Another design element I appreciate on the Smith Vantage and Variant helmets is that, when the vents are closed, they sit flush with the outer shell of the helmet. If I fall in deep snow (or get a lot of faceshots), the snow slides off the helmet instead of accumulating in the vent holes. I have not skied in super deep conditions with the Pret yet, but I know from past experience that this recessed vent design is prone to filling up with snow and ice.
The Effect’s vents are pretty easy to open and close, but it took a little practice to operate the system with gloves on. The Effect’s vents are controlled by a single slider (see the above picture) and that slider on my Effect helmet was definitely more difficult to open and close than the vents on either the Smith Vantage or Variant—this isn’t a big deal, but there is more resistance in the Effect’s system.
Goggle Fit / Fogging
I’ve used the Giro Onset, the Julbo Meteor, and my favorite Smith IOX with the Pret Effect. All of these goggles work well with the helmet, and I haven’t had any fit issues.
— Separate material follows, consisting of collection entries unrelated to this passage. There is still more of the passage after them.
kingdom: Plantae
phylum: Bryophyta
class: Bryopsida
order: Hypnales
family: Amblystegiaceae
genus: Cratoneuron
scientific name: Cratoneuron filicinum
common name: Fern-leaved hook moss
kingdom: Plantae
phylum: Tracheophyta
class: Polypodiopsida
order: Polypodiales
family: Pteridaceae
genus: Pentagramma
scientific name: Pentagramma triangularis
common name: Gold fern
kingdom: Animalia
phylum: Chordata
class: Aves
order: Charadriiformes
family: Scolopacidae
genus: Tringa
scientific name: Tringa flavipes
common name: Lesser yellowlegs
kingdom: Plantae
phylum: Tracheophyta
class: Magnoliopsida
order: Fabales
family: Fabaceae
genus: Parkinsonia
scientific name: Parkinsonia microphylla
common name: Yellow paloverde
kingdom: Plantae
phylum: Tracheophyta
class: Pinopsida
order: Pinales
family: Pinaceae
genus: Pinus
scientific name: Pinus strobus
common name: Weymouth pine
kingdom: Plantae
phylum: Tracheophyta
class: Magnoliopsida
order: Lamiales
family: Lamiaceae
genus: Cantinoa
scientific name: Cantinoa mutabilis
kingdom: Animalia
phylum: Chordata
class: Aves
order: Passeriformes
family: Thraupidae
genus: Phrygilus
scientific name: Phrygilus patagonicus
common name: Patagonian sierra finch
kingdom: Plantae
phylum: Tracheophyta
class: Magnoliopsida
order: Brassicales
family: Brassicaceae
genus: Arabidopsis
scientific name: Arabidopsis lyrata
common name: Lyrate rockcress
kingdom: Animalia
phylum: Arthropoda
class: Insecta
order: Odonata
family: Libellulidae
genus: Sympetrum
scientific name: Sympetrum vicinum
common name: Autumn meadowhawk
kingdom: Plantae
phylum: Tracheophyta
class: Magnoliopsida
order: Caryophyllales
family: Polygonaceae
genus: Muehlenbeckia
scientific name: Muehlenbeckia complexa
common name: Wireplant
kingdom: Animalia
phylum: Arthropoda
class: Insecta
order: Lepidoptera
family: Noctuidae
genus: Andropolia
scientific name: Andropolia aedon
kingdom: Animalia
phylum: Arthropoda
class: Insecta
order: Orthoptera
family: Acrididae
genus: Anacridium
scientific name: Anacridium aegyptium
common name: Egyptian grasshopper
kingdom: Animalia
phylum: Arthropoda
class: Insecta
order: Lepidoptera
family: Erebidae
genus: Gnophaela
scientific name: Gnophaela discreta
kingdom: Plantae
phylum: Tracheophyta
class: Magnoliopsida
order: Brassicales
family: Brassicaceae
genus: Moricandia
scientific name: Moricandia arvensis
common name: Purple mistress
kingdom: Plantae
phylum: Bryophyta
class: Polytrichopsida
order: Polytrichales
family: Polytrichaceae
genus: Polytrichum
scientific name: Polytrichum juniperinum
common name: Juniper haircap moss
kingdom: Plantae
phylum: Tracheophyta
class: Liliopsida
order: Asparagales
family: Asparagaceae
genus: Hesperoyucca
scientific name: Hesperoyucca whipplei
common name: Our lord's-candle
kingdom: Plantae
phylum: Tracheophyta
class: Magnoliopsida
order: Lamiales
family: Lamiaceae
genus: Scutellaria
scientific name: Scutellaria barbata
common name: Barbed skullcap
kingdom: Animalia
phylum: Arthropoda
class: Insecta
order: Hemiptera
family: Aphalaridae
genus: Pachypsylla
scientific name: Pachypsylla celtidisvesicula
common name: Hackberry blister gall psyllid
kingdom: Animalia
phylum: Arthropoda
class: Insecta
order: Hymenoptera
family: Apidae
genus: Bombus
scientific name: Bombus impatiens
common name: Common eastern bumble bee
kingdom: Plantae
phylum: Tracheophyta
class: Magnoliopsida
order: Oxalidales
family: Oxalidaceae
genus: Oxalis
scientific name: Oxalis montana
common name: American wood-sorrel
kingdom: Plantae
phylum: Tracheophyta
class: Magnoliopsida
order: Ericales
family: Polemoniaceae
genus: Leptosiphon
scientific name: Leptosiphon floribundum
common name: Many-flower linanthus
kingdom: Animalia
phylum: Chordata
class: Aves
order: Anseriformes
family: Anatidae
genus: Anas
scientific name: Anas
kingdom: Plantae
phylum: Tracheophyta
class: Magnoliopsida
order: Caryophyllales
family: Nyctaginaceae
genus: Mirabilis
This helmet does not have vents or air channels designed to prevent goggle fogging, though. These vents have become a common feature on helmets, but I’m not sure how effective they are—I haven’t had any more goggle fogging issues with the Effect than I’ve had with any other helmet I’ve used.
This is always a personal call. I’m definitely drawn to understated helmet designs without a lot of flash and few vents. I think the Pret walks a nice line between adequate vents while still maintaining a clean shell surface.
The Pret meets the industry standard ATSM F2040, CE EN1077, which means that it’s been tested to meet both European and American standards for snowsports helmets. The CE testing is considered to be the more rigorous of the two, and involves a test where the helmet is dropped onto a metal spike.
I have not fallen onto any metal spikes or other nasty obstacles, but in the true spirit of a committed gear tester, I did take a high speed, 150-foot tomahawking fall down a north facing slope at Mt. Olympus.
While my pride may have been a bit dinged, the helmet and its contents remained intact and functional—everything stayed in place. I can only assume that the 10 people in Mt Olympus’s on-slope hot tub who gave me a standing ovation were applauding my choice of helmet rather than the spectacular crash.
The Pret Effect is a well-designed, comfortable helmet that has a variety of smart features—including innovative magnetic buckles. I think it’s one of the best helmets I’ve used. If you’re looking for a new helmet this season, I think it’s definitely worth your consideration.